*** Opening Document section ***
# Rearrange frames on new hive?



## bobsim (Jan 27, 2015)

Hi Steve,

This is my first year keeping bees, two hives and nursing one 'silver dollar' swarm along. My strongest hive is two months old and doesn't look near as good as your five week colony. If I were in your shoes I'd leave em alone, seems to me they're on a roll. 

FWIW, I like to drive against the arrows in parking lots to mess with people.


----------



## Michael Bush (Aug 2, 2002)

>except my bees seem to be building the hive backwards. 

Apparently you forgot to read the book to the bees... they are often illiterate and therefore unaware of what they are supposed to be doing...

http://www.bushfarms.com/beeslazy.htm#stopfightingbees


----------



## Steve61 (Jan 5, 2015)

Thanks Michael. I like the concept of lazy beekeeping in your link. I had read too many comments about how you do not want your brood nest in the center of the hive come winter as they only move in one direction for their food stores. I guess I'll just wait till fall and reevaluate everything then.


----------



## Michael Bush (Aug 2, 2002)

If your entrance is in the middle they will keep moving the brood nest to the middle. If your entrance is on the end they will tend to have the brood nest at the end. Yes, worry about it in the fall. It may not stay where it is now anyway.


----------



## jwcarlson (Feb 14, 2014)

*All of this assumes that you have an entrance on one end and not in the middle*

I STRONGLY encourage you to pinch those ends that are not centered on the bar back to the center before they end up a big mess. I know right now it looks like it won't be a problem, but if you let it get out of hand you're going to have a jigsaw puzzle of combs that you can't put next to each other in any order than how the bees drew them which is frustrating and not a good way to run the hive.
*** Closing Document section ***
*** Opening Data to examine ***
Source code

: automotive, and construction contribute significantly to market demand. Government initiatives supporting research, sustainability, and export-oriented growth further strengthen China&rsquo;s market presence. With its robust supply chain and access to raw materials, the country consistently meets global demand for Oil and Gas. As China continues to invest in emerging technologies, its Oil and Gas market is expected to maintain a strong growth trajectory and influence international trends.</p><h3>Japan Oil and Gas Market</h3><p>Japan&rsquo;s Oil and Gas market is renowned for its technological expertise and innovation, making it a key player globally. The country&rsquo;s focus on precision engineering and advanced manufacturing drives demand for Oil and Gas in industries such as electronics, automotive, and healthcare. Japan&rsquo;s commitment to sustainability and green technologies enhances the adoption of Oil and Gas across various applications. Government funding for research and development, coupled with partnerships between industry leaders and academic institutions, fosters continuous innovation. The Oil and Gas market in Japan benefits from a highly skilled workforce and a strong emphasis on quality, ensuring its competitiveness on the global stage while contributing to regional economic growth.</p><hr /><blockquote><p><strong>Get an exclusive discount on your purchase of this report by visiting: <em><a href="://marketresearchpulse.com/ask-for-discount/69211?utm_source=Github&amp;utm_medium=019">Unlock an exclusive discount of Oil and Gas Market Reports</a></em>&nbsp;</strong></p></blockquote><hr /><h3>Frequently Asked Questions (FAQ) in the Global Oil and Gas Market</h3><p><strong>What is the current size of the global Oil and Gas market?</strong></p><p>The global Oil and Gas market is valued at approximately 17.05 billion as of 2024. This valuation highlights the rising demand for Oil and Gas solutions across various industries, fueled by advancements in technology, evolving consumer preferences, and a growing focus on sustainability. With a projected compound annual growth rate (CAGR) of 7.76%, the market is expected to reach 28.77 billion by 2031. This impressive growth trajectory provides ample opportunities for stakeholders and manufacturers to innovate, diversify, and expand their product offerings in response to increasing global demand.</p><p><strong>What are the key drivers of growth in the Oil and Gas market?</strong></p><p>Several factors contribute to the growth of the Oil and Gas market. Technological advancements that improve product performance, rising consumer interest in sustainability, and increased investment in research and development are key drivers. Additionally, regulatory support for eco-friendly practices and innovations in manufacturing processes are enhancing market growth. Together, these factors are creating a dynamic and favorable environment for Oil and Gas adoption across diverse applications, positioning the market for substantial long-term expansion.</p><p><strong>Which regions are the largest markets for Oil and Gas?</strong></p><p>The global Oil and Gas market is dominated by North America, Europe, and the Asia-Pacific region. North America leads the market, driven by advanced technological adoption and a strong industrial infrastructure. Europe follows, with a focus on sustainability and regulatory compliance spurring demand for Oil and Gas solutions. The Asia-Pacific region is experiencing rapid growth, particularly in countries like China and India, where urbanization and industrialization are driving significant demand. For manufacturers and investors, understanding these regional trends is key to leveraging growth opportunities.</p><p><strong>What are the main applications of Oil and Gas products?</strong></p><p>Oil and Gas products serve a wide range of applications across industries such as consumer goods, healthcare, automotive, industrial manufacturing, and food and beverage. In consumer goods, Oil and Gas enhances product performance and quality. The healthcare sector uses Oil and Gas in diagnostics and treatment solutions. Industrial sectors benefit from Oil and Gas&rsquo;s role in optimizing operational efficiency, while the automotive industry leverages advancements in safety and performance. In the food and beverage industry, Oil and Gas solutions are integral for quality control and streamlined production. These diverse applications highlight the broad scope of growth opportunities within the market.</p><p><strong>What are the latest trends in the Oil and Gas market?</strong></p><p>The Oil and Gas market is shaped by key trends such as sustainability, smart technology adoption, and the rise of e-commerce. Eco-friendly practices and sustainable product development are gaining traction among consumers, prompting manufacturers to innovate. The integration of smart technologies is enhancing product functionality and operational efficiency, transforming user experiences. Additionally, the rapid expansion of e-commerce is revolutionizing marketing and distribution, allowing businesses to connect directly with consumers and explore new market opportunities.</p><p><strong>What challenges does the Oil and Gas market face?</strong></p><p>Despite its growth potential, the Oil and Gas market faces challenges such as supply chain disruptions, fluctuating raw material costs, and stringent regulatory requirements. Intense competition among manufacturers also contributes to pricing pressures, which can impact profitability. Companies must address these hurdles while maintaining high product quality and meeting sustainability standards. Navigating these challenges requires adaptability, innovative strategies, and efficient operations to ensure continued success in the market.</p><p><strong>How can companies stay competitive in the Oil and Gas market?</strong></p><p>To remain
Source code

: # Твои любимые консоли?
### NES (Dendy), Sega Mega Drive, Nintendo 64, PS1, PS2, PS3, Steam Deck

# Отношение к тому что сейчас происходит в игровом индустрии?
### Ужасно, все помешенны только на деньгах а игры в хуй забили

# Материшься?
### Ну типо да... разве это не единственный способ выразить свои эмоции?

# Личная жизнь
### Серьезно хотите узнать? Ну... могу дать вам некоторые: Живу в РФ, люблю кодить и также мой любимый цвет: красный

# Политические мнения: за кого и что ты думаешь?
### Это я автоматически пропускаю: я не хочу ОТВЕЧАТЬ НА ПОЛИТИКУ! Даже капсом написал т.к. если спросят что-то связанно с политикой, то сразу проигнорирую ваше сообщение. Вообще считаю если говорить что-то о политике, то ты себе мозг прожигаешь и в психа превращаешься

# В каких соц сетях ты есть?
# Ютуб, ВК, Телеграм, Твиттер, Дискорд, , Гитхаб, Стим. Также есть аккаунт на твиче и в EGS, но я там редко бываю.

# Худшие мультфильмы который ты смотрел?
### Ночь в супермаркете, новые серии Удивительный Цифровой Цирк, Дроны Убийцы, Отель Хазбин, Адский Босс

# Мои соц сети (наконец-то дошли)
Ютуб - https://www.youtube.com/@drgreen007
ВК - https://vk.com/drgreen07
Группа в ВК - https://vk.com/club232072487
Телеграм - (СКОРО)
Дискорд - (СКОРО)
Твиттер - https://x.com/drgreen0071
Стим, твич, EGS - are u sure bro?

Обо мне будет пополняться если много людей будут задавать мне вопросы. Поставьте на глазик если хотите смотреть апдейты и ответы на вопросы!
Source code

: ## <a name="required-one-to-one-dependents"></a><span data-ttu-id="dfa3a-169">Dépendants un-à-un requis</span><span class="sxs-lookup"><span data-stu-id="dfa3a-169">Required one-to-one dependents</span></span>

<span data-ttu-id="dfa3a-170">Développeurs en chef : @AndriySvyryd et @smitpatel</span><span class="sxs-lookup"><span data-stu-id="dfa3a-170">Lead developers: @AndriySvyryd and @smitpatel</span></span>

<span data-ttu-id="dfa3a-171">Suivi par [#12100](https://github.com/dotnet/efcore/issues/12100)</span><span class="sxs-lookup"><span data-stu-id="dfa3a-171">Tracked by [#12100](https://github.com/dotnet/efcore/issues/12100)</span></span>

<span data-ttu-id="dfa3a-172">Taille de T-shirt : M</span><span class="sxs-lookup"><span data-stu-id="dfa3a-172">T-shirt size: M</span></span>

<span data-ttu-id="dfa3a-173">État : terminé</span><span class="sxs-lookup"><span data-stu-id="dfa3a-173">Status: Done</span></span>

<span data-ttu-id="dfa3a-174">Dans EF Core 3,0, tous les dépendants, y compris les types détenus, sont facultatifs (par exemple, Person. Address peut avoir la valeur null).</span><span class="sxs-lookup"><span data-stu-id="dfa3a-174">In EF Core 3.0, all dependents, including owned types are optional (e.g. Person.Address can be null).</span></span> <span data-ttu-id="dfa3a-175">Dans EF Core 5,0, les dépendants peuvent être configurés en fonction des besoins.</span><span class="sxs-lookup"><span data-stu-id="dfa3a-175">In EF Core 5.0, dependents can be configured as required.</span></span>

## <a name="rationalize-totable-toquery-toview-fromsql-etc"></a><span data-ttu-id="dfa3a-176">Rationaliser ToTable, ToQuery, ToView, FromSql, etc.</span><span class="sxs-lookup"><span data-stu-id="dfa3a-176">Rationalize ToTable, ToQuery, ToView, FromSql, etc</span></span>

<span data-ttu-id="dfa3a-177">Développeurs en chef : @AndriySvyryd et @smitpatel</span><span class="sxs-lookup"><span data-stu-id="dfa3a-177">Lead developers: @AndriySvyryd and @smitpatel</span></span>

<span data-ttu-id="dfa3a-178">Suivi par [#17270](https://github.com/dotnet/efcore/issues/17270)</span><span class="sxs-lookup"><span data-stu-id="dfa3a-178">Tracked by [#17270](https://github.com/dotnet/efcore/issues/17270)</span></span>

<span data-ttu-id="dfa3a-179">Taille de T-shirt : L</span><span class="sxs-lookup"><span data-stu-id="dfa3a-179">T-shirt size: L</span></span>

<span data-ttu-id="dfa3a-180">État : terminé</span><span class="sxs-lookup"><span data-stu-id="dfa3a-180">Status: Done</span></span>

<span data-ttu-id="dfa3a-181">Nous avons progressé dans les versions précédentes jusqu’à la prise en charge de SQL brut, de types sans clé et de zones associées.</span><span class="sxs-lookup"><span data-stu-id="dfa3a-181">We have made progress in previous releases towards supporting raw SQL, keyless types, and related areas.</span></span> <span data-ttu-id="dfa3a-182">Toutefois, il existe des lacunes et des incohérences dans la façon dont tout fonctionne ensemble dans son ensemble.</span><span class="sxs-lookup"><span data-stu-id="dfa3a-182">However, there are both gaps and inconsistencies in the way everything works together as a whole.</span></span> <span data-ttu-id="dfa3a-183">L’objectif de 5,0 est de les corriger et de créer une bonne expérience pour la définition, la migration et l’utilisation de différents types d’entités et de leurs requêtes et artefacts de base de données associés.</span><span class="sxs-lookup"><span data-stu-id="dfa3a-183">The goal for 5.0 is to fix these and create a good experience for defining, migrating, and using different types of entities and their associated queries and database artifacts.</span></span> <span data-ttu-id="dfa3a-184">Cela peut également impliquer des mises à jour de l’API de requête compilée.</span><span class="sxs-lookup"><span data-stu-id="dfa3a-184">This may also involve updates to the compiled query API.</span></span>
*** Closing Data to examine ***
-- Parts of the exercise --
a - In the beekeeping thread, where does Michael Bush say the bees will keep moving the brood nest if the entrance is in the middle of the hive?
b - Go on with the beekeeping thread after its final sentence.

-- Results --
a - To the middle.

b -
One of mine did that when first installed last year (it was cold (nights in 30*F range) and they clustered near the feeder.

Before too long I moved it towards the entrance. I've manipulated mine this year as follows:

First inspection pulled bars out in chunks and cleaned the bottom out scraping it all towards the back and then out. No rearranging of the brood nest.

A few weeks later I shifted the broodnest *as a whole* towards the entrance as they were a bit farther back in the hive.

Couple weeks later moved the broodnest *as a whole* almost all the way to the front but I always leave one comb at entrance without brood in it for "insulation" it is almost always full of pollen. Then placed an empty worker sized comb (or combs) between brood and front comb then another worker sized comb (or combs) between the last bar with brood and the first bar of honey. So from entrance it is: pollen comb, drawn empty worker-sized comb, *the entire broodnest*, drawn empty worker-sized comb, then honey. It really comes down to how many empty combs you have. I think I averaged about two empties on each side between our three TBHs. Some might have had more.

They moved into that nicely over the past two weeks and the broodnest has expanded from a few bars to probably at least 8 or more in all of the hives. Then this past Saturday I went in and moved the whole broodnest back and added an empty, undrawn bar to each end of it. So basically the same manipulation above, but instead of drawn comb I used a fresh, undrawn bar. 

None of these manipulations "disrupt" the brood nest. I'm not talking about adding empty bars in the middle of their brood or anything like that. The broodnest remains intact, just allowing it to expand into drawn comb early and then allowing them to draw more combs as swarm season nears to help deplete their wax builders. I am going to be doing the same thing again tonight if they have drawn out the empties I gave them (I suspect that they have).

I say all that to tell you what I'd do if I were you, and that would be to place a comb without brood in it as the first comb from the entrance. Then shift the entire broodnest up behind that with empty bars behind it. So don't change the order of those bars at all for the time being. Later you'll probably want to shift that drone comb to the last position in the broodnest so that if they still want to raise them they can, but it will be in an easy place for them to backfill it with honey. I wouldn't want a drone comb in the middle of my broodnest, but that's just me. I'm sure there are some combs with drone brood in the middle of some of mine, but I don't really want to "encourage" the queen to lay there once they have a set of drone emerged.

Good luck and let us know what you do!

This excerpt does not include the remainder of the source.